Солнце заходило, сосны стали телесного цвета, и мне казалось, что они похожи на четыре пальца, показывающие мой возраст. Выпуклый портрет на дедушкином памятнике-кенотафе отражал низкие лучи, пронзившие Старый Сад.
В большом мятом тазу бабушка чистила грибы, и, мокрые, они скользили в ее руках и ворочались, и острый нож крошил их и рассекал, и обрубки плавали в тазу.
– Лето дождливое, грибы зачервели, – сказала бабушка.
Дядя Ваня плюнул:
– Все становится хреново.
Он курил папироску, и когда затягивался, его щеки в белой щетине глубоко западали.
– Глянь, что есть, – бабушка показала дяде Ване серый гриб, – весь трухлявый.
Дядя Ваня молча кивнул.
– Ба, покажи мне!
– Смотри. – Бабушка бросила гриб мне на колени, и он распался, рассыпался.
– Кто же у вас такие грибы берет?
– Девочки наши, припевочки, цопают, не глядя.
Дядя Ваня стряхнул себе на сапог пепел и сказал:
– Вот Иван Васильевич ушел, а как все мы старики уберемся, никакой не будет жизни…
– Не говори…
Сад потемнел и придвинулся, дедушкин памятник скрыла тень.
– Как жила я молодая… Вот была у нас жизнь, – сказала бабушка и разломила свинушку. – Бегала я как птичка… Жили на Смоленщине, богатый двор был, всего было много… Это мы потом обедняли, когда раскулачивать стали, войны пошли… Девка я была бедовая – поклади себе не давала. Бывало, ключи от кладовки украду у бабки – она прячет на притолоке, а я вижу, она на двор, а я – цоп. Заберуся туда, наберу всего-всего – сала, и колбасы, матка моя колбасу набивала и сыр варила, хлеба возьму краюху, припрячу все это добро на сеновале, зарою, зарою и зову подружек, парней, пойдем, мол, в лес, погуляем. Придем ночью, а я под кофту запихаю все туды и ташшу, как с брюхом. Ребяты костры разводили, тоже кто что достал где, – разложим – и пир у нас. Есть ели, а не пили, не было у нас в молодых такого недостатка.
Бабушка и дядя Ваня как будто постарели – вечерние тени углубили морщины и блеск глаз пропал.

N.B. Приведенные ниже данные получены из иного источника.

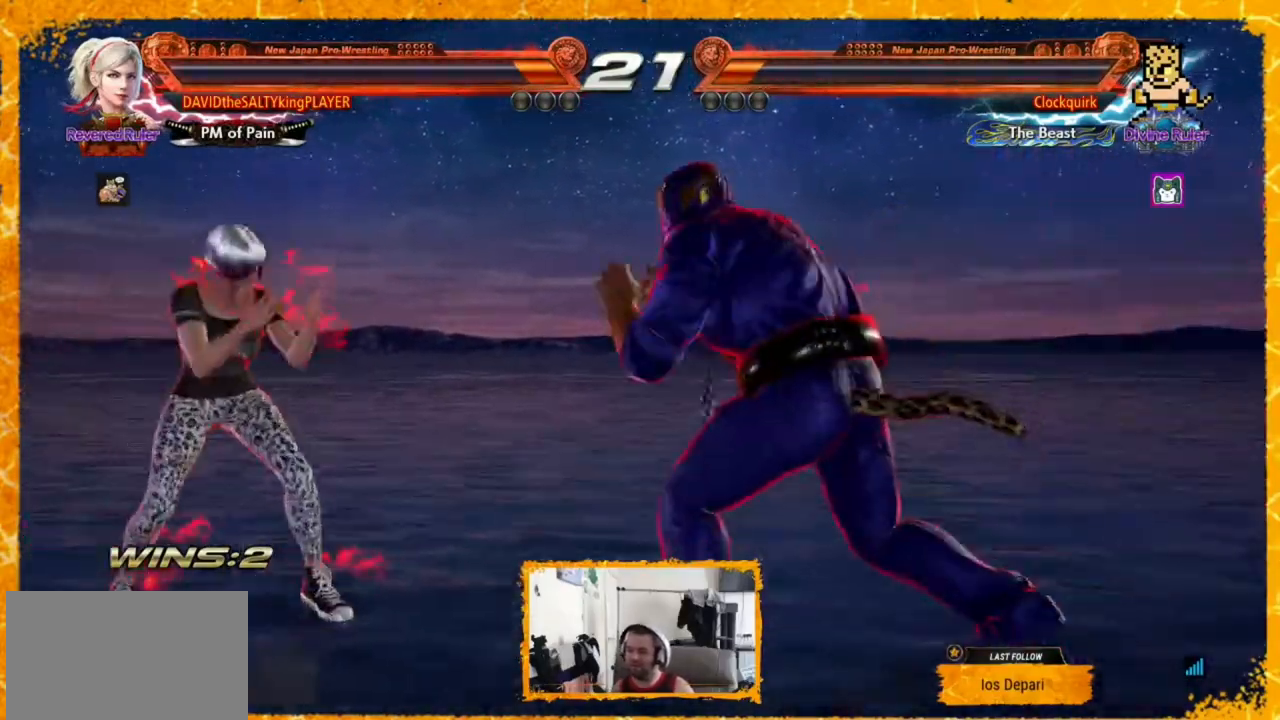
{"dt_ms": 480, "buttons": ["DPAD_LEFT"], "events": [[80, "CROSS", "down"], [80, "TRIANGLE", "down"], [200, "CROSS", "up"], [200, "TRIANGLE", "up"], [280, "TRIANGLE", "down"], [320, "DPAD_RIGHT", "up"], [360, "TRIANGLE", "up"], [440, "DPAD_LEFT", "down"]]}
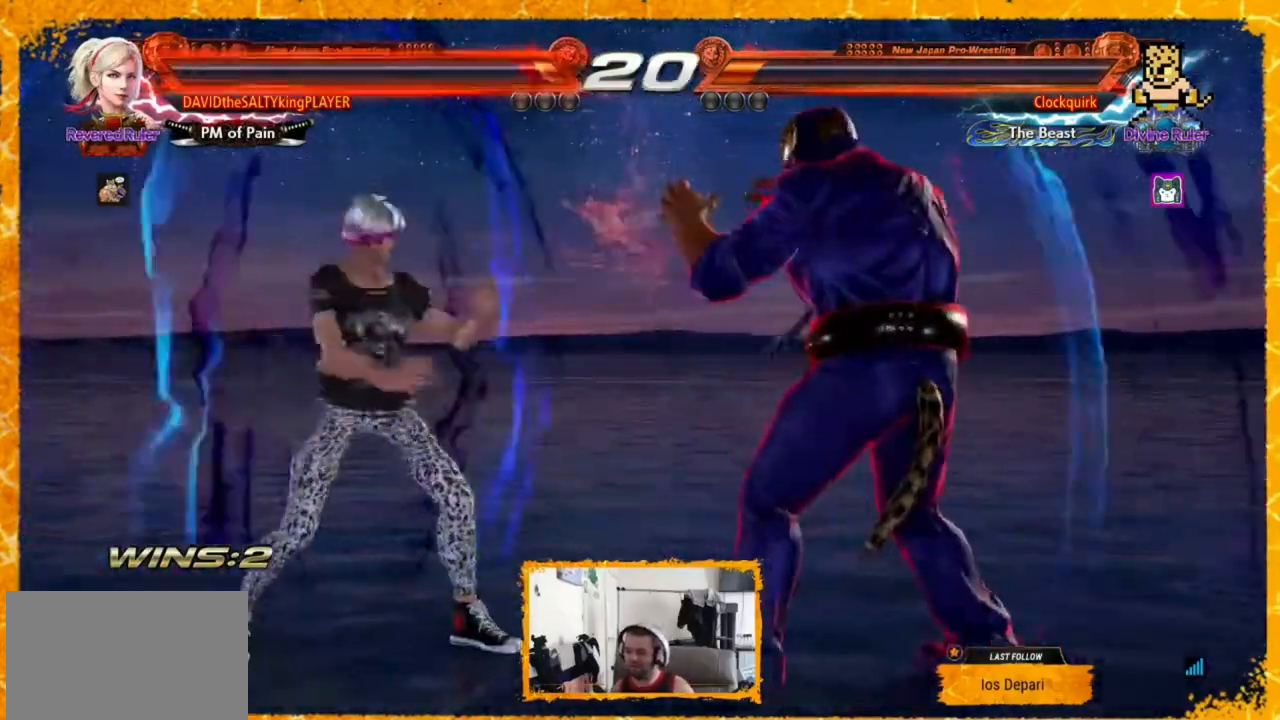
{"dt_ms": 520, "buttons": ["DPAD_LEFT"], "events": [[320, "DPAD_LEFT", "up"], [360, "DPAD_LEFT", "down"]]}
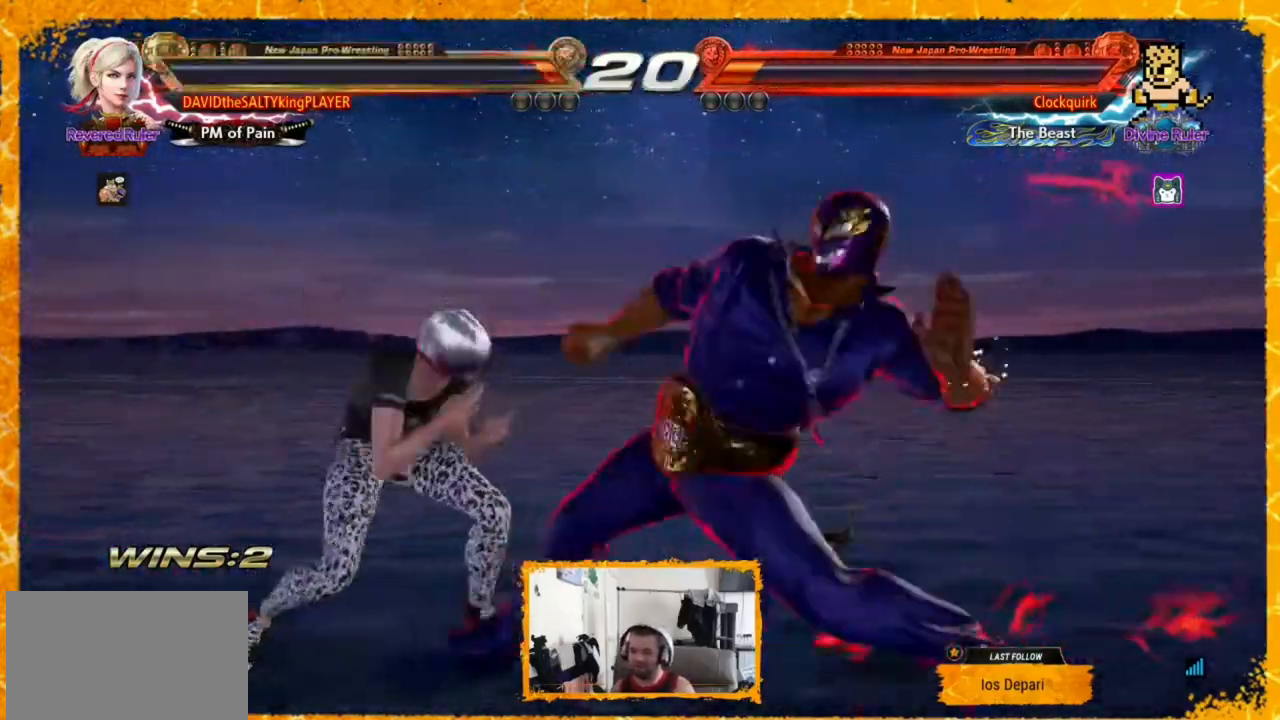
{"dt_ms": 480, "buttons": ["DPAD_LEFT"], "events": [[320, "DPAD_LEFT", "up"], [480, "DPAD_LEFT", "down"]]}
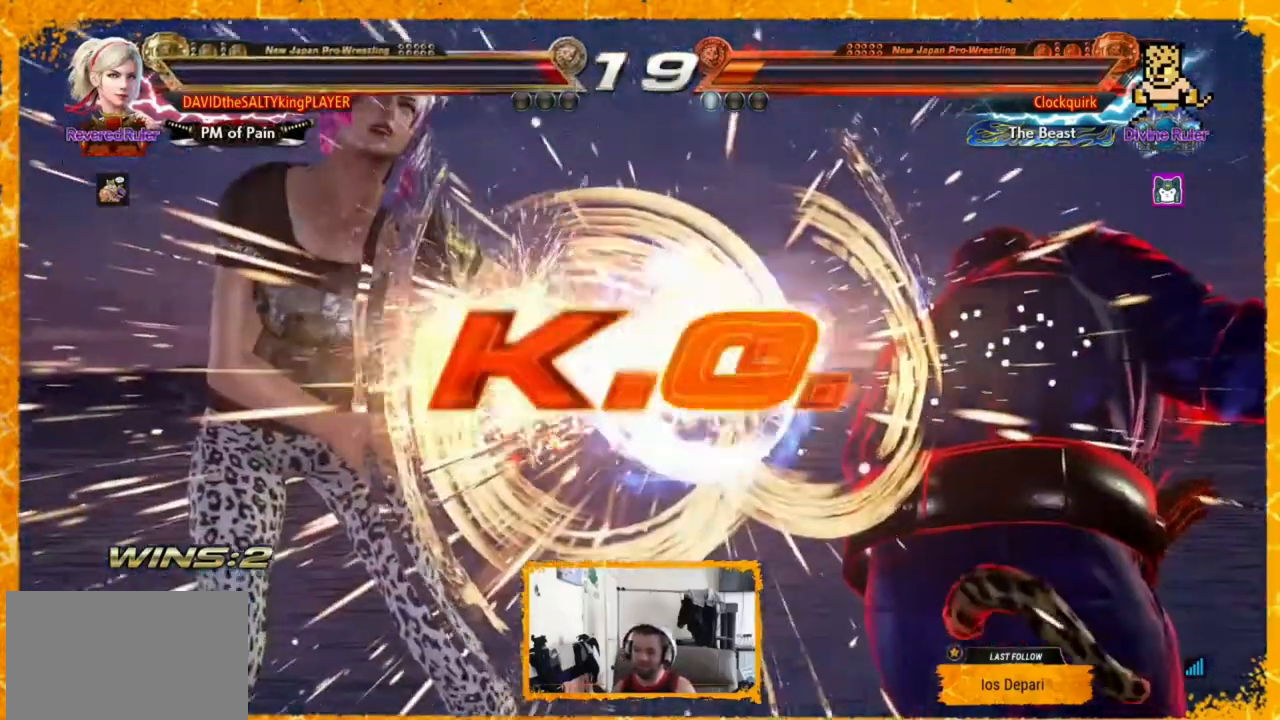
{"dt_ms": 520, "buttons": [], "events": [[160, "DPAD_LEFT", "up"]]}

– Но открылася эта дела – замечать стали, не то что-то – исчезает добро, и не знают, где делася. Батя на Петра думал, хотел прибить, да я созналась. Я, мол, ключи брала, – и деру. Четыре ночи домой не ходила, голодовала, у Клавки на сеновале хоронилась. Потом сестра пришла. «Иди, – говорит, – батька сказал, драть не будет, но если еще что пропанет – худо тебе придет».
– Да и у нас тут знатно было, – сказал дядя Ваня. – День наработаешь – рук нет, ног нет, а домой приполз, мамка есть дала – и откуда сила?! Умылся, рубаху сменил и – на мотанье – в другое село ходили. Час туда, час оттуда, иной раз домой захожу только воду глотнуть и – на работу.